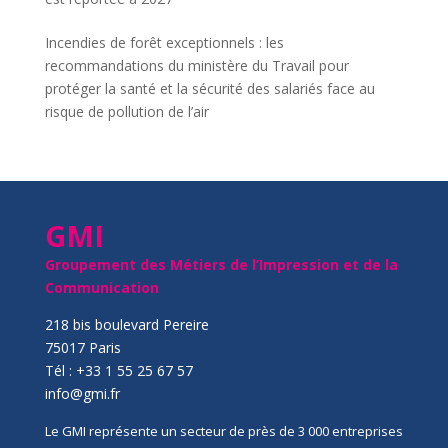
Incendies de forêt exceptionnels : les
recommandations du ministère du Travail pour
protéger la santé et la sécurité des salariés face au
risque de pollution de l’air
GMI
Groupement des Métiers de l’Impression et de la
Communication
218 bis boulevard Pereire
75017 Paris
Tél : +33 1 55 25 67 57
info@gmi.fr
Le GMI représente un secteur de près de 3 000 entreprises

•••••

* **What this task involves**
This exercise asks for the data above to be given again exactly, without pictures.

* **Finished exercise**
Incendies de forêt exceptionnels : les
recommandations du ministère du Travail pour
protéger la santé et la sécurité des salariés face au
risque de pollution de l’air
GMI
Groupement des Métiers de l’Impression et de la
Communication
218 bis boulevard Pereire
75017 Paris
Tél : +33 1 55 25 67 57
info@gmi.fr
Le GMI représente un secteur de près de 3 000 entreprises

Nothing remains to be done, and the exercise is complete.